The corporate theory of liability arose in part because it was difficult for patients to recover from hospitals under the theory of respondeat superior as physicians were generally considered independent contractors. See Pedroza v. Bryant, 101 Wash. 2d 226, 677 P.2d 166 (1984). Limiting a hospital's duty to supervise the treatment of patients to physicians who are employees of the hospital is directly opposed to the rationale creating the corporate theory of liability. Therefore, a hospital may be liable for the negligent supervision of a nonemployee physician who has staff privileges under the corporate negligence theory of liability.

Furthermore, appellants' complaint was sufficient to put respondent on notice of the nature of the claim and relief sought. A complaint is sufficient to state a cause of action for negligent supervision where it alleges that the operation was performed at the hospital with its knowledge, aid and assistance and that the negligence of the defendants was the proximate cause of the injuries. See Ferdina v. Evans, 127 Ariz. 516, 622 P.2d 463 (1980). The complaint alleges that the defendants agreed to and did provide medical care and treatment to Beverly. The complaint alleges that the defendants were negligent in their care and treatment of Beverly and that she was injured as a direct and proximate result of their negligence. Thus the complaint alleged that respondent had knowledge of Beverly's operation, aided and assisted in that operation and that respondent's negligence proximately caused her injuries. Therefore, the complaint was sufficient to state a cause of action for negligent supervision.

Second, appellants contend that genuine issues of material fact remain for *1273 trial regarding whether respondent negligently supervised Dr. Christensen. We agree. Appellants submitted affidavits from two medical experts a nurse administrator and a doctor. A qualified nurse may testify regarding the national standard of care for a hospital. See Wickliffe v. Sunrise Hospital, 101 Nev. 542, 706 P.2d 1383 (1985). The affidavits contained statements which, if true, would allow a reasonable jury to return a verdict in favor of appellants. Therefore, genuine issues of material fact exist regarding respondent's liability for negligent supervision. See Anderson, 477 U.S. 242, 106 S. Ct. at 2505.
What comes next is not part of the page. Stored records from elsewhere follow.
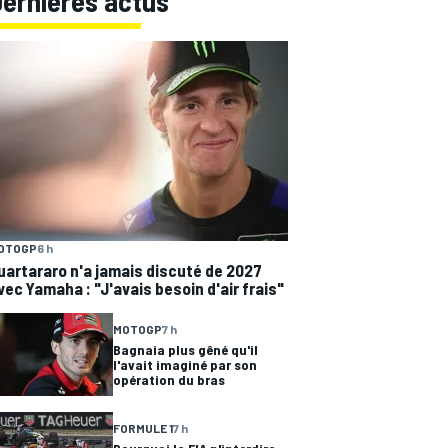
Dernières actus
OTOGP
6 h
uartararo n'a jamais discuté de 2027
vec Yamaha : "J'avais besoin d'air frais"
MOTOGP
7 h
Bagnaia plus gêné qu'il
l'avait imaginé par son
opération du bras
FORMULE 1
7 h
Finally, appellants contend that genuine issues of material fact exist for trial regarding whether respondent was vicariously liable. A hospital is not vicariously liable for acts of physicians who are neither employees nor agents of the hospital. Gasbarra v. St. James Hospital, 85 Ill. App.3d 32, 40 Ill.Dec. 538, 406 N.E.2d 544 (1980); Cooper v. Curry, 92 N.M. 417, 589 P.2d 201 (1978). Appellants presented evidence that Dr. Christensen rented office space in a building controlled by respondent and a newspaper article suggesting that respondent subsidized the rent of some physicians in the building. This evidence is merely colorable and not sufficient for a jury to find that Dr. Christensen was respondent's agent. See Anderson, 477 U.S. at 249-250, 106 S. Ct. at 2510-2511 (evidence that is merely colorable or not significantly probative is not sufficient to preclude summary judgment). Therefore, summary judgment was appropriate on the issue of vicarious liability.

Accordingly, the decision of the district court is reversed on the issue of negligent supervision, affirmed on the issue of vicarious liability and the case remanded for trial on the issue of negligent supervision.